10 things out of towners notice about Toronto
You can travel to most major cities and notice traffic is horrible, buildings are beautiful or ugly, and people are nice or grumpy — that's just city life. It's the specific things you notice about a metropolis when you visit that are the most intriguing. Toronto has a set of easily discernible quirks that distinguish us from any other city.
Here's what out of towners notice when they visit Toronto.
From food, shopping, and cultural activities to just the general population walking around downtown, a visitor quickly realizes this is a city of so many wonderful cultures and traditions. We were named the most diverse city in the world, after all.
Whether you're riding in from the airport, driving down the Gardiner, walking around downtown or .... hell anywhere you go in Toronto there's a crane lifting its long neck into the sky building another condo. It seems like there's an endless amount of towers being built here. We're a hot market!
We love our Timmies. It seems they've been everywhere for years as a cheap coffee/doughnut option, but are now on every spare corner we've got. They rival any local coffee shop or Starbucks. Love them or hate them you'll basically be able to find a Tim's no matter what neighbourhood you're in.
When you live here you know there's a lot of fun, creative and exciting stuff happening... but as a visitor or hosting of an out-of-towner, you're quickly reminded Toronto doesn't always like fun. Our patios close at 11 p.m. (and you can't smoke on them), our last call is 2 a.m., and there's plenty other by-laws aimed at keeping everyone in check.
They're often slow, problematic, and overcrowded, but they're also unique (for now). Toronto is a one of the few North American cities with a major streetcar network, and it can be a great way to get around the city.

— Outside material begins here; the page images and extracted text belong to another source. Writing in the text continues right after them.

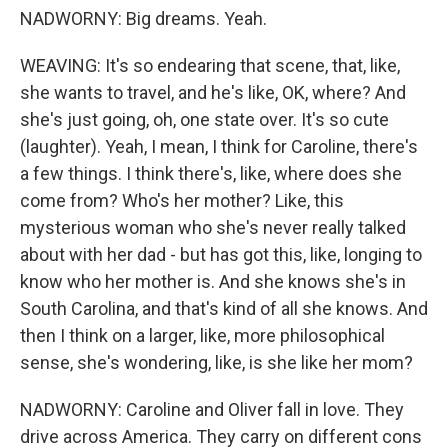
NADWORNY: Big dreams. Yeah.
WEAVING: It's so endearing that scene, that, like,
she wants to travel, and he's like, OK, where? And
she's just going, oh, one state over. It's so cute
(laughter). Yeah, I mean, I think for Caroline, there's
a few things. I think there's, like, where does she
come from? Who's her mother? Like, this
mysterious woman who she's never really talked
about with her dad - but has got this, like, longing to
know who her mother is. And she knows she's in
South Carolina, and that's kind of all she knows. And
then I think on a larger, like, more philosophical
sense, she's wondering, like, is she like her mom?
NADWORNY: Caroline and Oliver fall in love. They
drive across America. They carry on different cons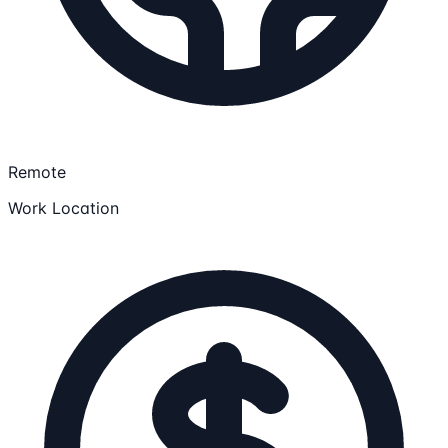
Remote
Work Location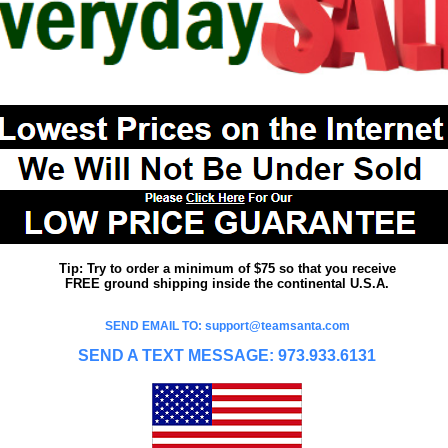
Tip: Try to order a minimum of $75 so that you receive
FREE ground shipping inside the continental U.S.A.
SEND EMAIL TO: support@teamsanta.com
SEND A TEXT MESSAGE: 973.933.6131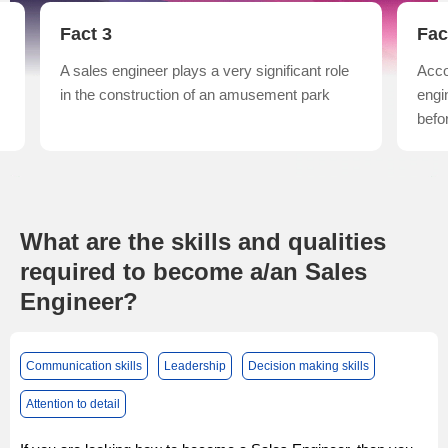
Fact 3
Fac
n
A sales engineer plays a very significant role
Acco
in the construction of an amusement park
engi
befo
What are the skills and qualities
required to become a/an Sales
Engineer?
Communication skills
Leadership
Decision making skills
Attention to detail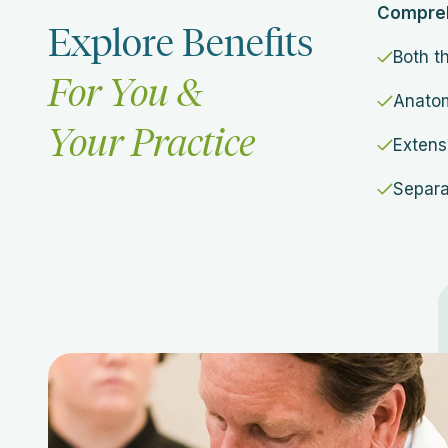
Comprehe
Explore Benefits
Both t
For You &
Anatom
Your Practice
Extens
Separa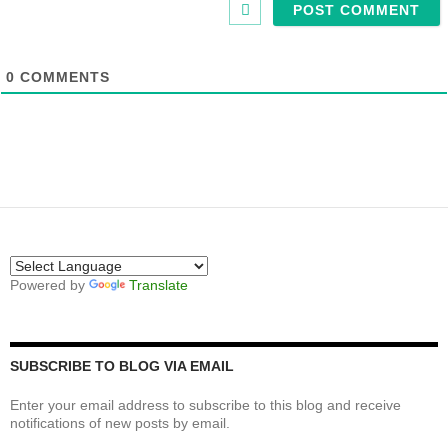
0
COMMENTS
Powered by
Translate
SUBSCRIBE TO BLOG VIA EMAIL
Enter your email address to subscribe to this blog and receive
notifications of new posts by email.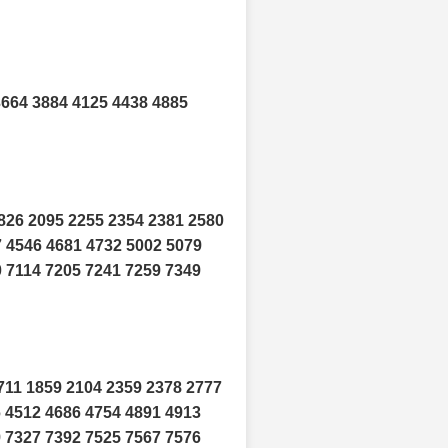
3664 3884 4125 4438 4885
826 2095 2255 2354 2381 2580
7 4546 4681 4732 5002 5079
0 7114 7205 7241 7259 7349
711 1859 2104 2359 2378 2777
6 4512 4686 4754 4891 4913
9 7327 7392 7525 7567 7576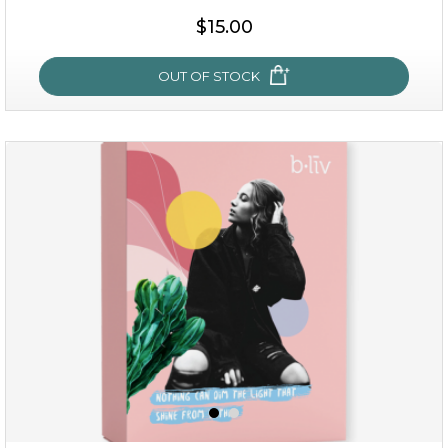
$35.00
$15.00
OUT OF STOCK
OUT OF STOCK
sakura bliss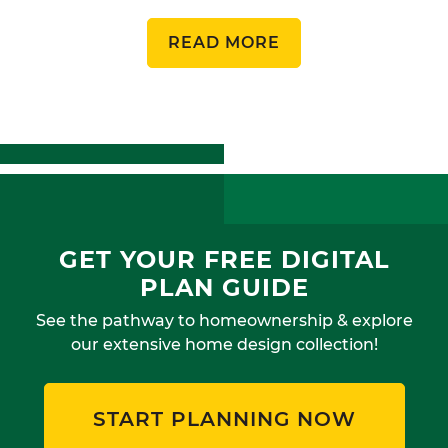
READ MORE
GET YOUR FREE DIGITAL
PLAN GUIDE
See the pathway to homeownership & explore
our extensive home design collection!
START PLANNING NOW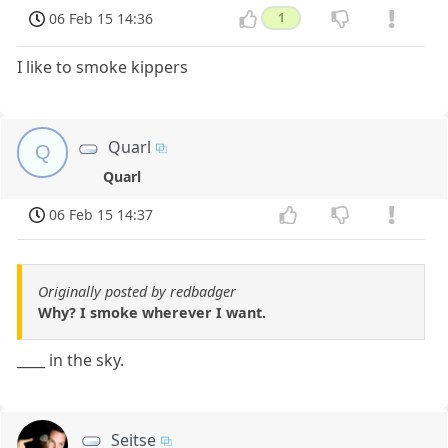
06 Feb 15 14:36
1
I like to smoke kippers
Quarl
Q
Quarl
06 Feb 15 14:37
Originally posted by redbadger
Why? I smoke wherever I want.
____ in the sky.
Seitse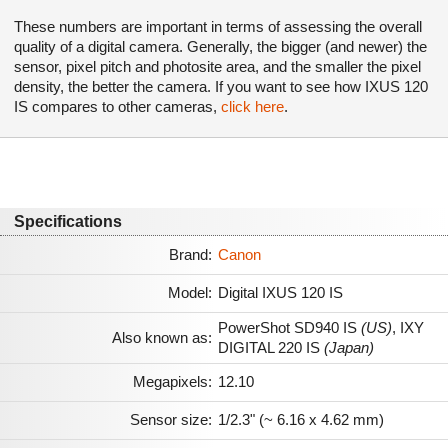
These numbers are important in terms of assessing the overall
quality of a digital camera. Generally, the bigger (and newer) the
sensor, pixel pitch and photosite area, and the smaller the pixel
density, the better the camera. If you want to see how IXUS 120
IS compares to other cameras,
click here
.
Specifications
Brand:
Canon
Model:
Digital IXUS 120 IS
PowerShot SD940 IS
(US)
,
IXY
Also known as:
DIGITAL 220 IS
(Japan)
Megapixels:
12.10
Sensor size:
1/2.3" (~ 6.16 x 4.62 mm)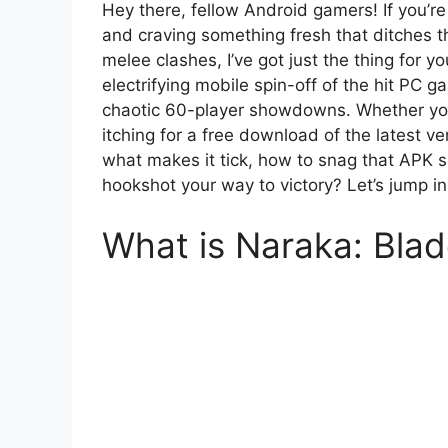
Hey there, fellow Android gamers! If you’re
and craving something fresh that ditches 
melee clashes, I’ve got just the thing for 
electrifying mobile spin-off of the hit PC g
chaotic 60-player showdowns. Whether you’
itching for a free download of the latest ver
what makes it tick, how to snag that APK s
hookshot your way to victory? Let’s jump in
What is Naraka: Blad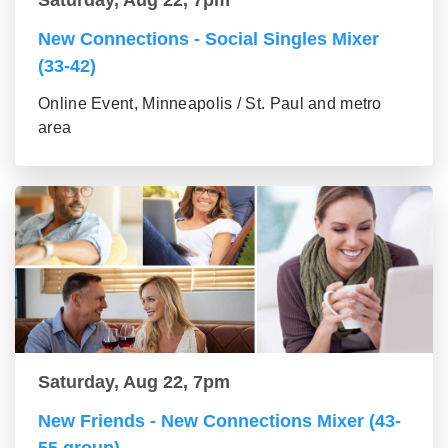
New Connections - Social Singles Mixer
(33-42)
Online Event, Minneapolis / St. Paul and metro
area
Saturday, Aug 22, 7pm
New Friends - New Connections Mixer (43-
55 group)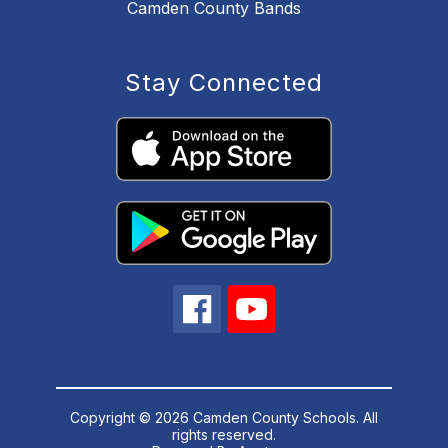
Camden County Bands
Stay Connected
Copyright © 2026 Camden County Schools. All
rights reserved.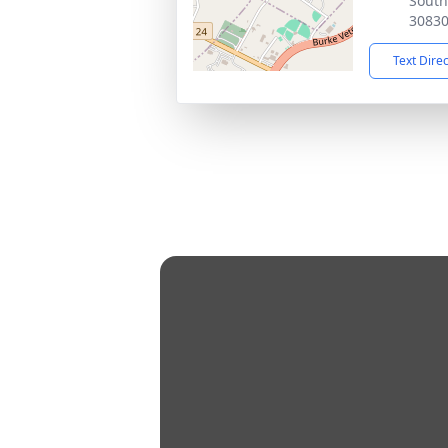
South
3083
Text Dire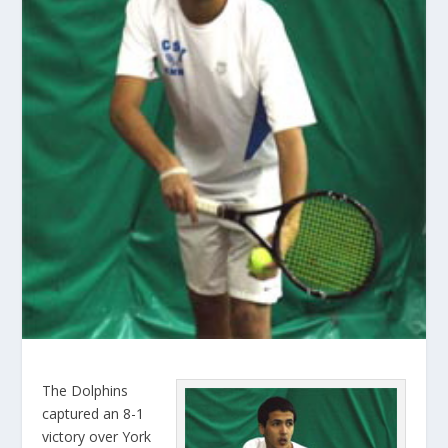
The Dolphins
captured an 8-1
victory over York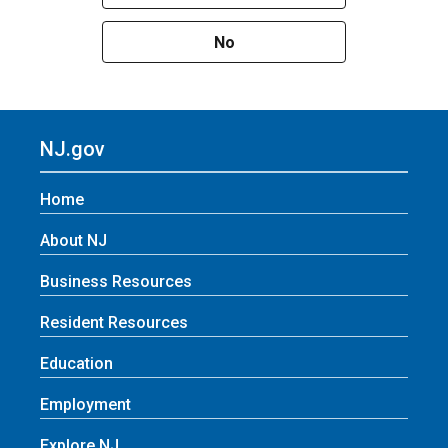
No
NJ.gov
Home
About NJ
Business Resources
Resident Resources
Education
Employment
Explore NJ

We're no Amsterdam, but Torontonians like to bike downtown and around, a lot. Cycling advocates continue to push for more bike lanes, and we slowly get them. But bikes are also on major streets, side streets, down by the water and locked up to everything they can be. Look both ways before crossing!
Torontonians like to lineup. For ice cream, cheese tarts, or pop-ups. We even wait in line to get on a bus or for movie tickets. For whatever reason, we're really good at politely standing in an orderly fashion until it's our turn.
Toronto's doesn't have the highest ranking when it comes to percentage of urban space designated as parkland , but it's impossible to spend much time here without noticing the massive ravine system that exists so close to the most dense areas in the city. It's as though the city erupted out of its ravines.
Though many claim we're always trying to catch up to our Southern New York neighbours, there's one major thing we'll never share, and that is traffic light etiquette. We stop at them. We wait at that red light, in fact most people are terrified of a yellow light. Even when we have intersections with a lack of traffic lights we wait.
Visitors beware, don't arrive calling Toronto the 6ix. No one actually likes the term or calls it that. Drake did, and kind of still does in song and text, but in the same way no one ever calls us the Big Smoke or Hogtown out loud, just ignore this moniker.